TEXT FOR ANALYSIS.
Did the VRAB err in law by basing its Decision on a patently unreasonable finding, namely that the Applicant was not entitled to full disability pension?
Did the VRAB err in law by not accepting the uncontradicted medical evidence presented by the Applicant and by failing to draw from the evidence every reasonable inference in favour of the Applicant?
Did the VRAB err in law by not applying the proper test for reconsideration?
ARGUMENTS
Applicant
Standard of Review
[32] Except with respect to errors of jurisdiction, the Applicant says that the appropriate standard of review in this case is that of patent unreasonableness. Accordingly, the Court's intervention is warranted if the Applicant succeeds in establishing that the Decision contains an error of law or is so unreasonable, arbitrary or absurd that it was made in disregard of the material before it (UES, Local 298 v. Bibeault, [1988] 2 S.C.R. 1048 at 1086 per Beetz, J.; MacDonald v. Canada (Attorney General), [1999] F.C.J. No. 346 (T.D.); Wood v. Canada (Attorney General), [2001] F.C.J. No. 52 (T.D.); Hunt v. Canada (Minister of Veterans Affairs), [1998] F.C.J. No. 377 (T.D.)).
[33] An administrative tribunal loses jurisdiction only if it acts in a patently unreasonable manner. Where, however, the issue is a breach of a legislative provision limiting a board's power, "a mere error will cause it to lose jurisdiction" (Canada (Attorney General) v. Public Service Alliance of Canada, [1993] 1 S.C.R. 941; Pezim v. British Columbia (Securities Commission), [1994] 2 S.C.R. 557).
Jurisdictional Errors
[34] The Applicant submits that the VRAB committed a jurisdictional error when it failed to draw from the evidence every reasonable inference in favour of the Applicant and failed to accept uncontradicted evidence, contrary to ss. 3 and 39 of the Appeal Board Act and in a manner that is inconsistent with ss. 2 and 21 of the Pension Act.
[35] Section 3 of the Appeal Board Act mandates that its provisions are to be liberally construed and interpreted in favour of an applicant. Subsection 39(b) of the Appeal Board Act states that the VRAB shall accept any uncontradicted evidence presented to it by an applicant that it considers to be credible in the circumstances. Subsections 39(a) and (c) state that the VRAB must draw every reasonable inference in favour of an applicant, and resolve any doubt in favour of an applicant.

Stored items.
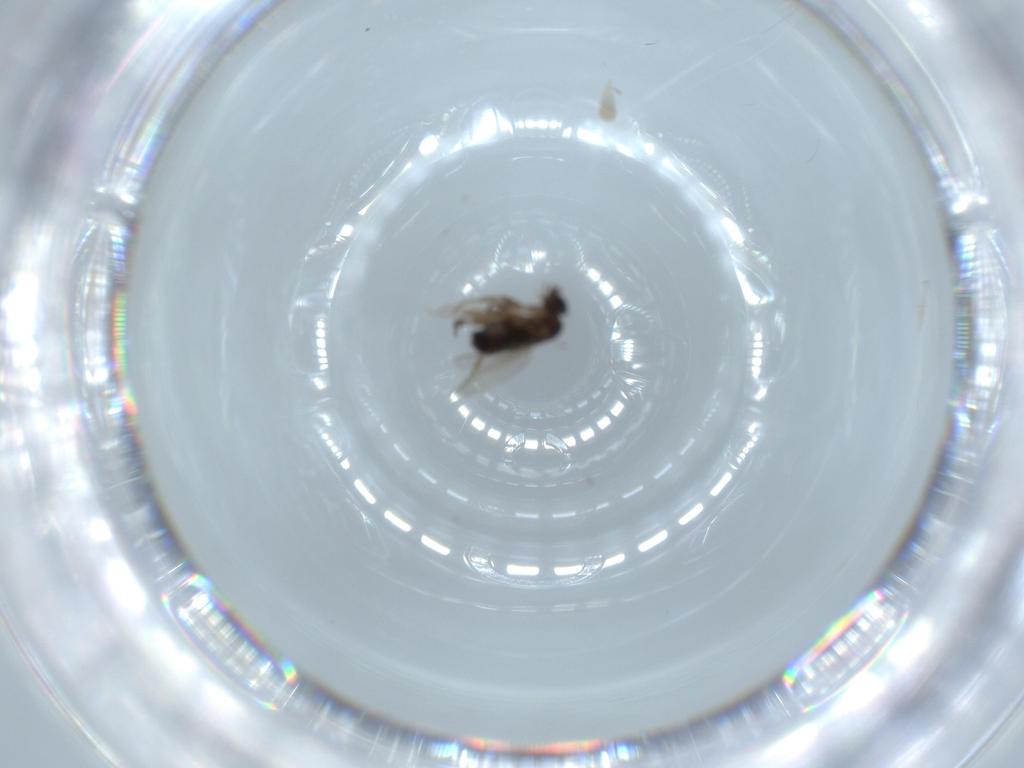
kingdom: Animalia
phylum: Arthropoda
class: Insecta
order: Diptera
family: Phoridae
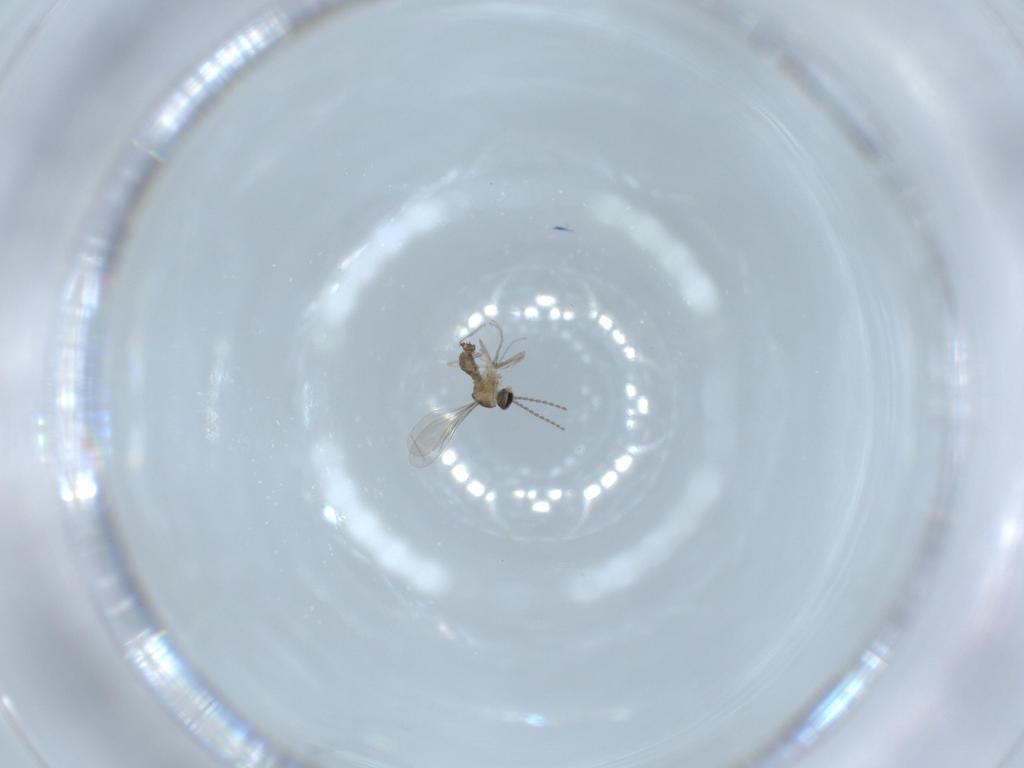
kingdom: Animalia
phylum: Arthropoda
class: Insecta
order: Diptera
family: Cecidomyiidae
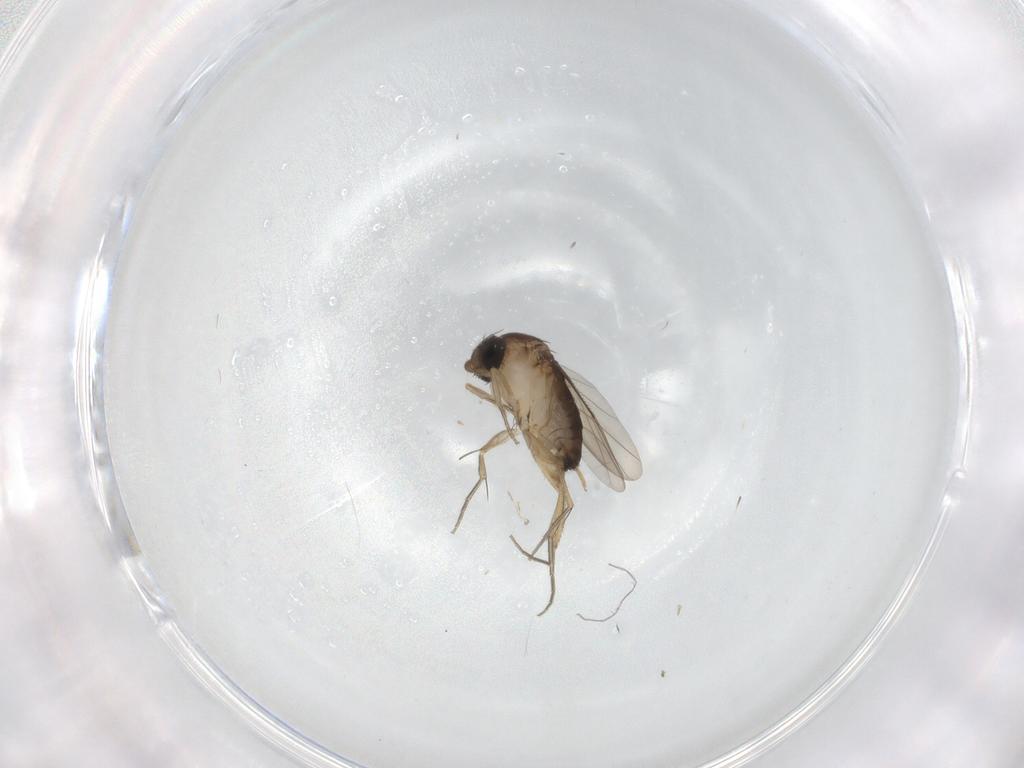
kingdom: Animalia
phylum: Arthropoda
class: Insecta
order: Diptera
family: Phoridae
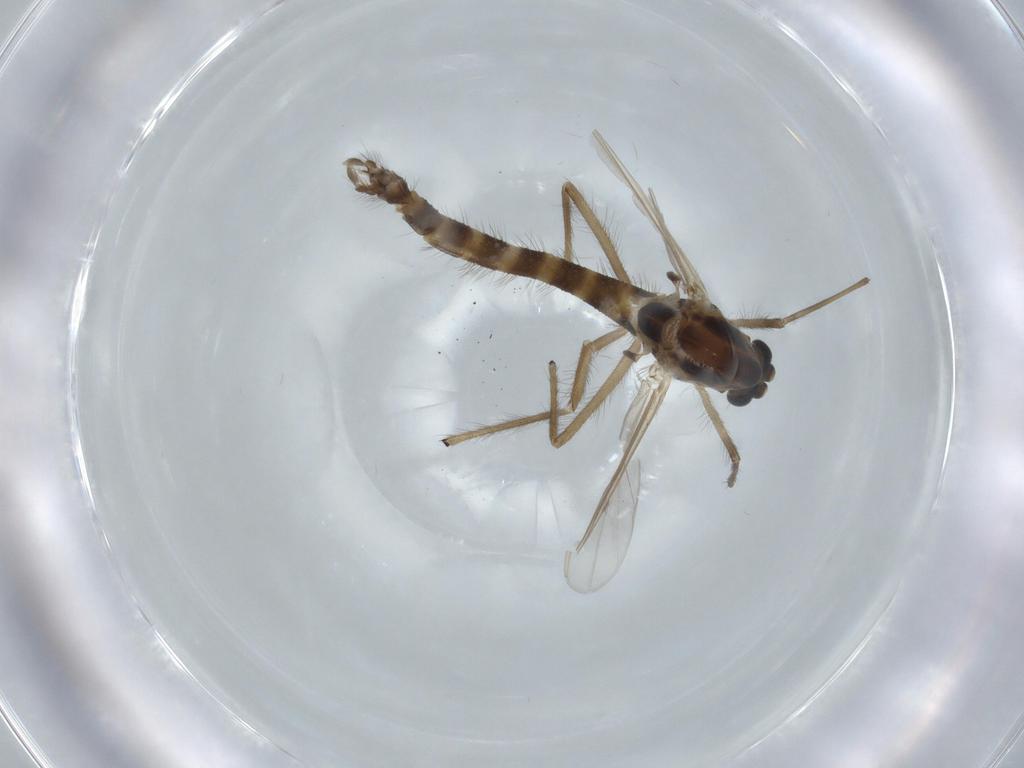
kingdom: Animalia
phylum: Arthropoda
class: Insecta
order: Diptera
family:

TASK SET.
1: In the legal arguments about the VRAB decision, what does subsection 39(b) of the Appeal Board Act require the VRAB to do?
2: Continue the legal arguments about the VRAB decision from the point where they stop.

TASK-BY-TASK RESULTS.
1: It requires the VRAB to accept any uncontradicted evidence presented by an applicant that it considers credible in the circumstances.

2:
[36] The effect of s. 39 of the Appeal Board Act is to give claimants the benefit of any reasonable doubt:
While paragraphs (a), (b) and (c) of this section [39] may not create a reverse onus by requiring the respondent to establish that a veteran's injury or medical condition was not attributable to military service, they go a considerable way in this direction by requiring, in effect, that claimants be given the benefit of any reasonable doubt.
Metcalfe v. Canada (Attorney General), [1999] F.C.J. No. 22 (T.D.) at para. 17.
[37] The entitlement to a disability pension arises out of the provisions of ss. 2 and 21 of the Pension Act:
2. The provisions of this Act shall be liberally construed and interpreted to the end that the recognized obligation of the people and Government of Canada to provide compensation to those members of the forces who have been disabled or have died as a result of military service, and to their dependants, may be fulfilled.
...
21(2) In respect of military service rendered in the non-permanent active militia or in the reserve army during World War II and in respect of military service in peace time,
(a) where a member of the forces suffers disability resulting from an injury or disease or an aggravation thereof that arose out of or was directly connected with such military service, a pension shall, on application, be awarded to or in respect of the member in accordance with the rates for basic and additional pension set out in Schedule I;
21(2.1) Where a pension is awarded in respect of a disability resulting from the aggravation of an injury or disease, only that fraction of the total disability, measured in fifths, that represents the extent to which the injury or disease was aggravated is pensionable.
(3) For the purposes of subsection (2), an injury or disease, or the aggravation of an injury or disease, shall be presumed, in the absence of evidence to the contrary, to have arisen out of or to have been directly connected with military service of the kind described in that subsection if the injury or disease or the aggravation thereof was incurred in the course of
(a) any physical training or any sports activity in which the member was participating that was authorized or organized by a military authority, or performed in the interests of the service although not authorized or organized by a military authority;
2. Les dispositions de la présente loi s'interprètent d'une façon libérale afin de donner effet à l'obligation reconnue du peuple canadien et du gouvernement du Canada d'indemniser les membres des forces qui sont devenus invalides ou sont décédés par suite de leur service militaire, ainsi que les personnes à leur charge.
...
21(2) En ce qui concerne le service militaire accompli dans la milice active non permanente ou dans l'armée de réserve pendant la Seconde Guerre mondiale ou le service militaire en temps de paix_:
a) des pensions sont, sur demande, accordées aux membres des forces ou à leur égard, conformément aux taux prévus à l'annexe I pour les pensions de base ou supplémentaires, en cas d'invalidité causée par une blessure ou maladie - ou son aggravation - consécutive ou rattachée directement au service militaire;
21(2.1) En cas d'invalidité résultant de l'aggravation d'une blessure ou maladie, seule la fraction - calculée en cinquièmes - du degré total d'invalidité qui représente l'aggravation peut donner droit à une pension.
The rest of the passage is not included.